● **ABOUT THIS TASK**: In the entries below, find the line with "28 board of directors under RCW 48.32A.065;" and the line with "32 transactions of"; give again those lines and every line between them, exactly.
>>>
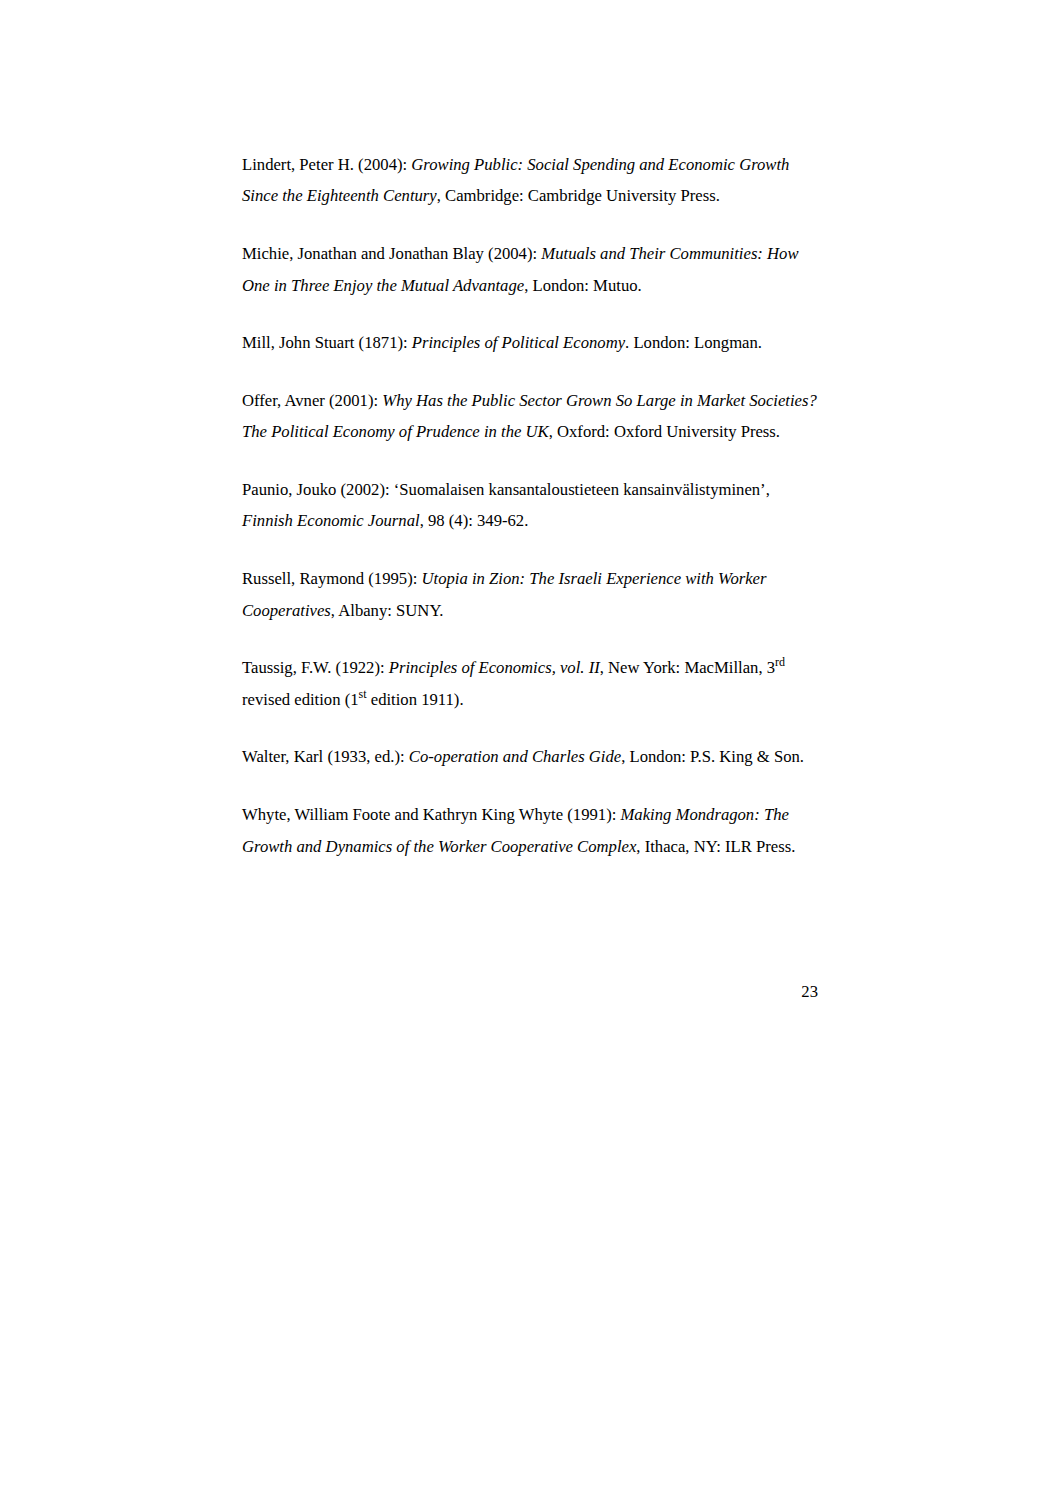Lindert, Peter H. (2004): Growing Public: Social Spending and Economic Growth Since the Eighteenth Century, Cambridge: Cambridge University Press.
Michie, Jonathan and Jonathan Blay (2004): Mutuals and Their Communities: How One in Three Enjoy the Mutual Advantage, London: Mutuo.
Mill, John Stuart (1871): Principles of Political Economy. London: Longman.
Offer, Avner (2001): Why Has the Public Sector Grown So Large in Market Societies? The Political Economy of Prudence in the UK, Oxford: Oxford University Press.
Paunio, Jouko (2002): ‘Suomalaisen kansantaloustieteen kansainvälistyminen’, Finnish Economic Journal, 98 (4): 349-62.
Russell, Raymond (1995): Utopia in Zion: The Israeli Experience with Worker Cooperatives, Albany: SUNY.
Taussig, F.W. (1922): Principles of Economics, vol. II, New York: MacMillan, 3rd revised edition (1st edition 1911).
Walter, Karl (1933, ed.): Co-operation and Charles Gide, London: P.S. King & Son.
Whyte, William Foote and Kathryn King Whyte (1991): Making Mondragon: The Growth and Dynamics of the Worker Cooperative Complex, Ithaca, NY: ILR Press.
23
<<<
>>>
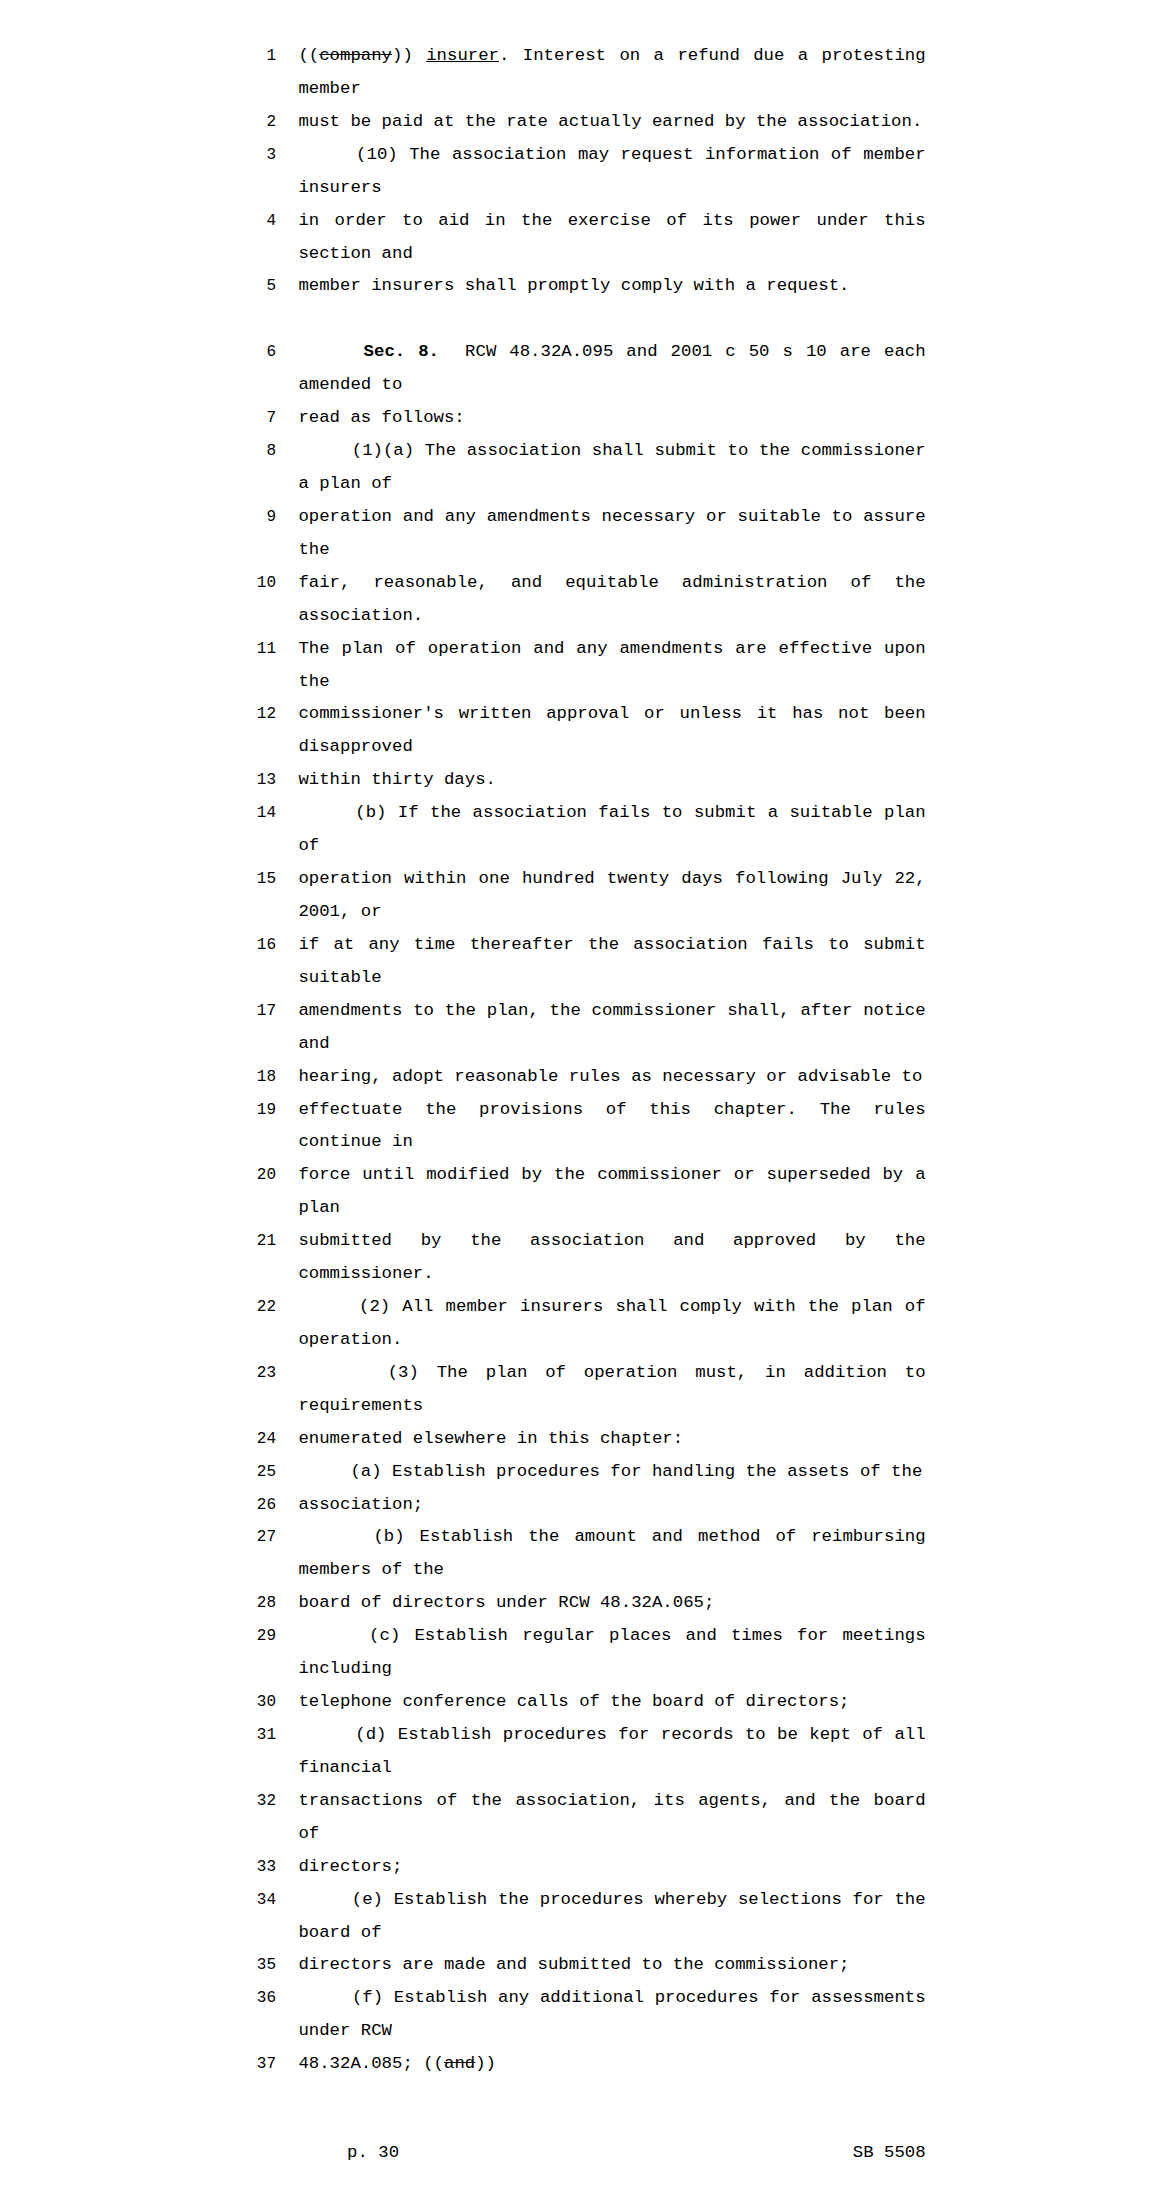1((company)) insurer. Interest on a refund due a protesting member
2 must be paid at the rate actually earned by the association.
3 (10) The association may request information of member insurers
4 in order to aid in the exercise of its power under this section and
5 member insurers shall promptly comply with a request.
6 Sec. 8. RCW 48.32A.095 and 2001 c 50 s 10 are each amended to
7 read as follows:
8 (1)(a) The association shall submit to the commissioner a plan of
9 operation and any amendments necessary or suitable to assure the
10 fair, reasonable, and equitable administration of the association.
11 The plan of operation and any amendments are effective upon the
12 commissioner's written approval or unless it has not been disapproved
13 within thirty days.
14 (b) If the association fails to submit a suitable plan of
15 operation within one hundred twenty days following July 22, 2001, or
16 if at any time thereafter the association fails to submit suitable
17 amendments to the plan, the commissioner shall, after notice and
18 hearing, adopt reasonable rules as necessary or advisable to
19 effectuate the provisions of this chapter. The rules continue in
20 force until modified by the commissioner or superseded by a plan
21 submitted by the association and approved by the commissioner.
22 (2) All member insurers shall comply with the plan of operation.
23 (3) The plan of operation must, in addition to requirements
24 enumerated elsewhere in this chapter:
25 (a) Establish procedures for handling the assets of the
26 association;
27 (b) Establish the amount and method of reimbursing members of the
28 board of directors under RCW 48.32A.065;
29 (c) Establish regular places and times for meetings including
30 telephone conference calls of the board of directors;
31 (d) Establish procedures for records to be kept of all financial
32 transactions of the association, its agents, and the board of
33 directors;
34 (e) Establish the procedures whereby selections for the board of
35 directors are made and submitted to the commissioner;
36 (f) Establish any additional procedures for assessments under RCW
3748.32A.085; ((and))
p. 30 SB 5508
<<<
>>>
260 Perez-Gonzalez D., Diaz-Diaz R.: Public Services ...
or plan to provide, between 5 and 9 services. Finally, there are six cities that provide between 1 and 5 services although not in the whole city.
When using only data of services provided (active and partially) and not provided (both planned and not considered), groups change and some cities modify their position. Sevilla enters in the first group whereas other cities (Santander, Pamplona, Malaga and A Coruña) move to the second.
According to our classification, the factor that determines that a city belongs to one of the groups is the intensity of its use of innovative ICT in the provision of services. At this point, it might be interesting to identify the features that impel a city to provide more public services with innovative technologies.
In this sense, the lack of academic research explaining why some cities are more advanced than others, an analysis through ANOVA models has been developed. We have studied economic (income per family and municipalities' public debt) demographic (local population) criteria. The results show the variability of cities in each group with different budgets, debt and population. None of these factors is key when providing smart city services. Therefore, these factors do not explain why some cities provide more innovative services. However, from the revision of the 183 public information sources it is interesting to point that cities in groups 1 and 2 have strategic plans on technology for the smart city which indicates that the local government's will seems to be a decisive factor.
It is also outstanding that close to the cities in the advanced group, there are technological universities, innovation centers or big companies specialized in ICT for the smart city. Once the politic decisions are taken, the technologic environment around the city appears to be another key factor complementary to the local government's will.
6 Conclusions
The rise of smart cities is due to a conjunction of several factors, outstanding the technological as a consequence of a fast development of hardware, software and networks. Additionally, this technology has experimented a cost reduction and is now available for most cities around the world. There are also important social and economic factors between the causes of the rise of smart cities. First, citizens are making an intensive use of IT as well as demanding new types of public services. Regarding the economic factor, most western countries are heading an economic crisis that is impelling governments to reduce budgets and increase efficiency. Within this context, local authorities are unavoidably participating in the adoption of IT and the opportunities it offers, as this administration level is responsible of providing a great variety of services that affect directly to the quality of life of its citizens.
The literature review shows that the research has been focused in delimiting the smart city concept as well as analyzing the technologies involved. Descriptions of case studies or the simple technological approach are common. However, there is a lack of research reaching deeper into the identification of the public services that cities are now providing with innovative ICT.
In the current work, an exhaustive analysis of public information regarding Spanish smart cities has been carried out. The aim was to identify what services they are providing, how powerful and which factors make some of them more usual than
<<<
● **COMPLETED TASK**:
28 board of directors under RCW 48.32A.065;
29 (c) Establish regular places and times for meetings including
30 telephone conference calls of the board of directors;
31 (d) Establish procedures for records to be kept of all financial
32 transactions of the association, its agents, and the board of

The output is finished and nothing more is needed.